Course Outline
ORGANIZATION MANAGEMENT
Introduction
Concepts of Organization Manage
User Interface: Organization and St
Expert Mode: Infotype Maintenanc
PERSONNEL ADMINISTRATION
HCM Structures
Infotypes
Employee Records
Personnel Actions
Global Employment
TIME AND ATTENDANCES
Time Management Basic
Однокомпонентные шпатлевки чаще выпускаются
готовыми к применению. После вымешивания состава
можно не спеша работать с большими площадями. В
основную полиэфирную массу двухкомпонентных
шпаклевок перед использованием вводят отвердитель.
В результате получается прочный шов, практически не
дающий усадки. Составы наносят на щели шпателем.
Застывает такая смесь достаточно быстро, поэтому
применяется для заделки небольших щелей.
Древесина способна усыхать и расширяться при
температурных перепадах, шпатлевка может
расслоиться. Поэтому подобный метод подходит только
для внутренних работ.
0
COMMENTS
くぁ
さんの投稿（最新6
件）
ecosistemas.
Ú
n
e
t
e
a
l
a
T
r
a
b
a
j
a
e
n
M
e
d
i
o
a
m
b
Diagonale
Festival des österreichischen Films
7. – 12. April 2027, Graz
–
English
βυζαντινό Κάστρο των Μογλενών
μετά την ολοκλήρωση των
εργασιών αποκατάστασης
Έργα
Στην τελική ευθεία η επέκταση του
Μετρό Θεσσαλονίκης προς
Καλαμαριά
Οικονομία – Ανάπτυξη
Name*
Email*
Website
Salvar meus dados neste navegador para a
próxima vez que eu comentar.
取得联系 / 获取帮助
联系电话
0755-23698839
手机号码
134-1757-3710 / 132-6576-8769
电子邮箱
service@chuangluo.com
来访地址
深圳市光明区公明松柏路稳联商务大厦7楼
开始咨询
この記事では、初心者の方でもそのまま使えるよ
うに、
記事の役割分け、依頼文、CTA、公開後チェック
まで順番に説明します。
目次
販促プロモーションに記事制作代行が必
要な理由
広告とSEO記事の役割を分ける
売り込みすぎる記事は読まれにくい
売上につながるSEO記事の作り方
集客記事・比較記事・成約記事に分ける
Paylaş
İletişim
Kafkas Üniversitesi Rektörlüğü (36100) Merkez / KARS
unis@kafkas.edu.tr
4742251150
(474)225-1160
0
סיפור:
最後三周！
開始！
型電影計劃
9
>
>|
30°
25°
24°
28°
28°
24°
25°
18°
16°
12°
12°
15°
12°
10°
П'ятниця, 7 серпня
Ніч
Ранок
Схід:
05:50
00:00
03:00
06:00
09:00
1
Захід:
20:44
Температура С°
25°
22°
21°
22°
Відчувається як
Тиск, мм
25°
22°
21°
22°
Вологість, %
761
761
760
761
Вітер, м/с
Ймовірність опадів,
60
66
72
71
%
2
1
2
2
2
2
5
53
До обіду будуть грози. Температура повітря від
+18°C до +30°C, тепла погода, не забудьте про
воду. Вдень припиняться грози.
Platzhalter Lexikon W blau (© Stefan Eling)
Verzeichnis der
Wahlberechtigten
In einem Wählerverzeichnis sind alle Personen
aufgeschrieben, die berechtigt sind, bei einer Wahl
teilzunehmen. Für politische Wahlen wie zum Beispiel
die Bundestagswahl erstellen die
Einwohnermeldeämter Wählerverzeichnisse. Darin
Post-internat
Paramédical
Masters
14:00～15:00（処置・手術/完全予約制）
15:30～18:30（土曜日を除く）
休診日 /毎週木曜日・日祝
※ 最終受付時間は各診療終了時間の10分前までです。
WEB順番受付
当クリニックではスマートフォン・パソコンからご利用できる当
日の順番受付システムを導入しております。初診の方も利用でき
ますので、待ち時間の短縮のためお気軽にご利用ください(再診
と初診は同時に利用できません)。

★ ★ ★ ★

# Try it
Can you transcribe every line of the data above, keeping each one unchanged and in its original order?

# Your response
Course Outline
ORGANIZATION MANAGEMENT
Introduction
Concepts of Organization Manage
User Interface: Organization and St
Expert Mode: Infotype Maintenanc
PERSONNEL ADMINISTRATION
HCM Structures
Infotypes
Employee Records
Personnel Actions
Global Employment
TIME AND ATTENDANCES
Time Management Basic
Однокомпонентные шпатлевки чаще выпускаются
готовыми к применению. После вымешивания состава
можно не спеша работать с большими площадями. В
основную полиэфирную массу двухкомпонентных
шпаклевок перед использованием вводят отвердитель.
В результате получается прочный шов, практически не
дающий усадки. Составы наносят на щели шпателем.
Застывает такая смесь достаточно быстро, поэтому
применяется для заделки небольших щелей.
Древесина способна усыхать и расширяться при
температурных перепадах, шпатлевка может
расслоиться. Поэтому подобный метод подходит только
для внутренних работ.
0
COMMENTS
くぁ
さんの投稿（最新6
件）
ecosistemas.
Ú
n
e
t
e
a
l
a
T
r
a
b
a
j
a
e
n
M
e
d
i
o
a
m
b
Diagonale
Festival des österreichischen Films
7. – 12. April 2027, Graz
–
English
βυζαντινό Κάστρο των Μογλενών
μετά την ολοκλήρωση των
εργασιών αποκατάστασης
Έργα
Στην τελική ευθεία η επέκταση του
Μετρό Θεσσαλονίκης προς
Καλαμαριά
Οικονομία – Ανάπτυξη
Name*
Email*
Website
Salvar meus dados neste navegador para a
próxima vez que eu comentar.
取得联系 / 获取帮助
联系电话
0755-23698839
手机号码
134-1757-3710 / 132-6576-8769
电子邮箱
service@chuangluo.com
来访地址
深圳市光明区公明松柏路稳联商务大厦7楼
开始咨询
この記事では、初心者の方でもそのまま使えるよ
うに、
記事の役割分け、依頼文、CTA、公開後チェック
まで順番に説明します。
目次
販促プロモーションに記事制作代行が必
要な理由
広告とSEO記事の役割を分ける
売り込みすぎる記事は読まれにくい
売上につながるSEO記事の作り方
集客記事・比較記事・成約記事に分ける
Paylaş
İletişim
Kafkas Üniversitesi Rektörlüğü (36100) Merkez / KARS
unis@kafkas.edu.tr
4742251150
(474)225-1160
0
סיפור:
最後三周！
開始！
型電影計劃
9
>
>|
30°
25°
24°
28°
28°
24°
25°
18°
16°
12°
12°
15°
12°
10°
П'ятниця, 7 серпня
Ніч
Ранок
Схід:
05:50
00:00
03:00
06:00
09:00
1
Захід:
20:44
Температура С°
25°
22°
21°
22°
Відчувається як
Тиск, мм
25°
22°
21°
22°
Вологість, %
761
761
760
761
Вітер, м/с
Ймовірність опадів,
60
66
72
71
%
2
1
2
2
2
2
5
53
До обіду будуть грози. Температура повітря від
+18°C до +30°C, тепла погода, не забудьте про
воду. Вдень припиняться грози.
Platzhalter Lexikon W blau (© Stefan Eling)
Verzeichnis der
Wahlberechtigten
In einem Wählerverzeichnis sind alle Personen
aufgeschrieben, die berechtigt sind, bei einer Wahl
teilzunehmen. Für politische Wahlen wie zum Beispiel
die Bundestagswahl erstellen die
Einwohnermeldeämter Wählerverzeichnisse. Darin
Post-internat
Paramédical
Masters
14:00～15:00（処置・手術/完全予約制）
15:30～18:30（土曜日を除く）
休診日 /毎週木曜日・日祝
※ 最終受付時間は各診療終了時間の10分前までです。
WEB順番受付
当クリニックではスマートフォン・パソコンからご利用できる当
日の順番受付システムを導入しております。初診の方も利用でき
ますので、待ち時間の短縮のためお気軽にご利用ください(再診
と初診は同時に利用できません)。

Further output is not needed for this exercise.